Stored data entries
────
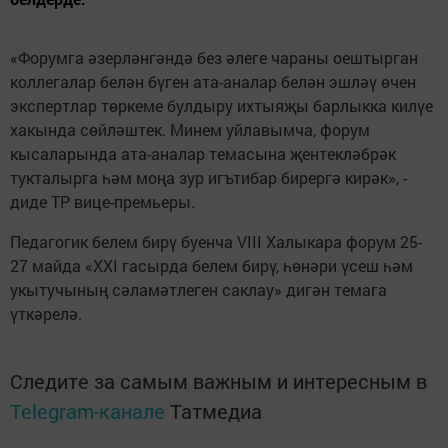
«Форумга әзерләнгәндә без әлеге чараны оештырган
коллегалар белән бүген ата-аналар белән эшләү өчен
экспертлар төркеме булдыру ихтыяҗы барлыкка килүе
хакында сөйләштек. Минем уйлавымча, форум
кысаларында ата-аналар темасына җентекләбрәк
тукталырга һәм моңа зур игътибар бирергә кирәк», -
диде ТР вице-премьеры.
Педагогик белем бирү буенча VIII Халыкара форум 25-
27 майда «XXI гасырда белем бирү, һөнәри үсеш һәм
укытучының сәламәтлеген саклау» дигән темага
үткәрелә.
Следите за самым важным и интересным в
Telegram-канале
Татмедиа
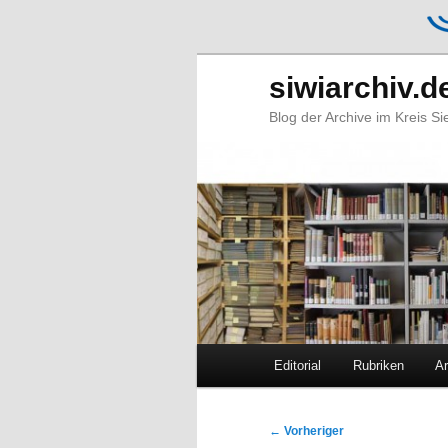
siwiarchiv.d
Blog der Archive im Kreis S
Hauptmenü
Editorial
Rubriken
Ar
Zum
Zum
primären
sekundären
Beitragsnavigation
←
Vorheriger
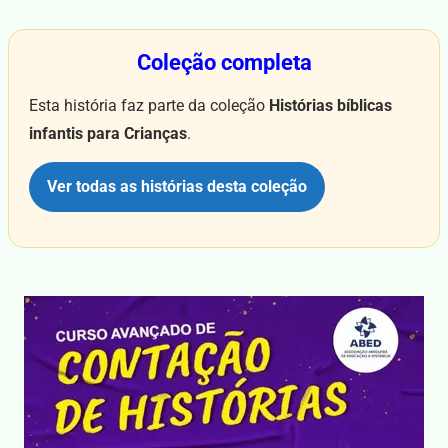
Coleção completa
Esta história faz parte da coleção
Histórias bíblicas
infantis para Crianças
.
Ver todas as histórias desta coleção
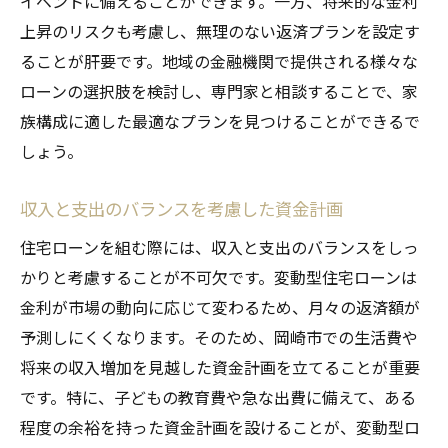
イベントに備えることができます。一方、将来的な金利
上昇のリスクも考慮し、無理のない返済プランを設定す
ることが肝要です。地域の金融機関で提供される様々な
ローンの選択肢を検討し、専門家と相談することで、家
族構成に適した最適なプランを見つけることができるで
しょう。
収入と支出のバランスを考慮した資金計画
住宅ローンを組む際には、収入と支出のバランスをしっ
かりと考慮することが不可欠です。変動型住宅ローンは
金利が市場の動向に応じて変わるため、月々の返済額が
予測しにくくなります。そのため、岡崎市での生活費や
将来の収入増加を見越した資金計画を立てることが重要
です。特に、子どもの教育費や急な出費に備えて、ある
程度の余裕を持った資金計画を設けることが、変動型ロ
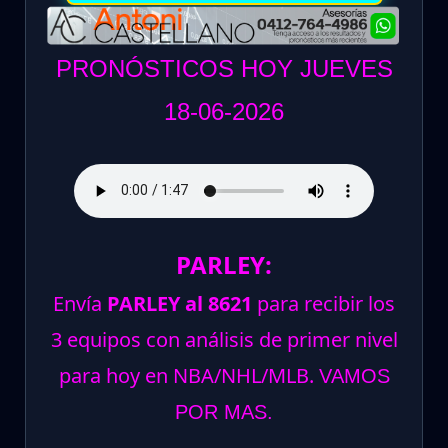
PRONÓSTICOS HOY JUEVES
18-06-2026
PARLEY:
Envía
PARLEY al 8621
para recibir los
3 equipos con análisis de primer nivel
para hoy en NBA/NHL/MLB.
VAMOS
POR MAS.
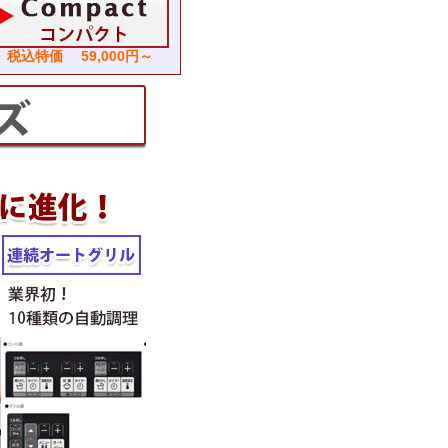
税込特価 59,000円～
────
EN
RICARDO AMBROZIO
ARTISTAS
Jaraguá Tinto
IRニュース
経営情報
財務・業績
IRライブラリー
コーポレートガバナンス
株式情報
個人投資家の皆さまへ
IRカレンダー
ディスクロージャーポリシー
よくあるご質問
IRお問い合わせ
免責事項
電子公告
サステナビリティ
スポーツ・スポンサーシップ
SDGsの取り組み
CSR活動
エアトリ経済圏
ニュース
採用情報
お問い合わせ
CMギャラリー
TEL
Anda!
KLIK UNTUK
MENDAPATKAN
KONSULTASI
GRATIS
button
────
**Goal of the exercise**.
Produce the number of lines in the data containing the string "para", with nothing added.

**Output of the task**.
3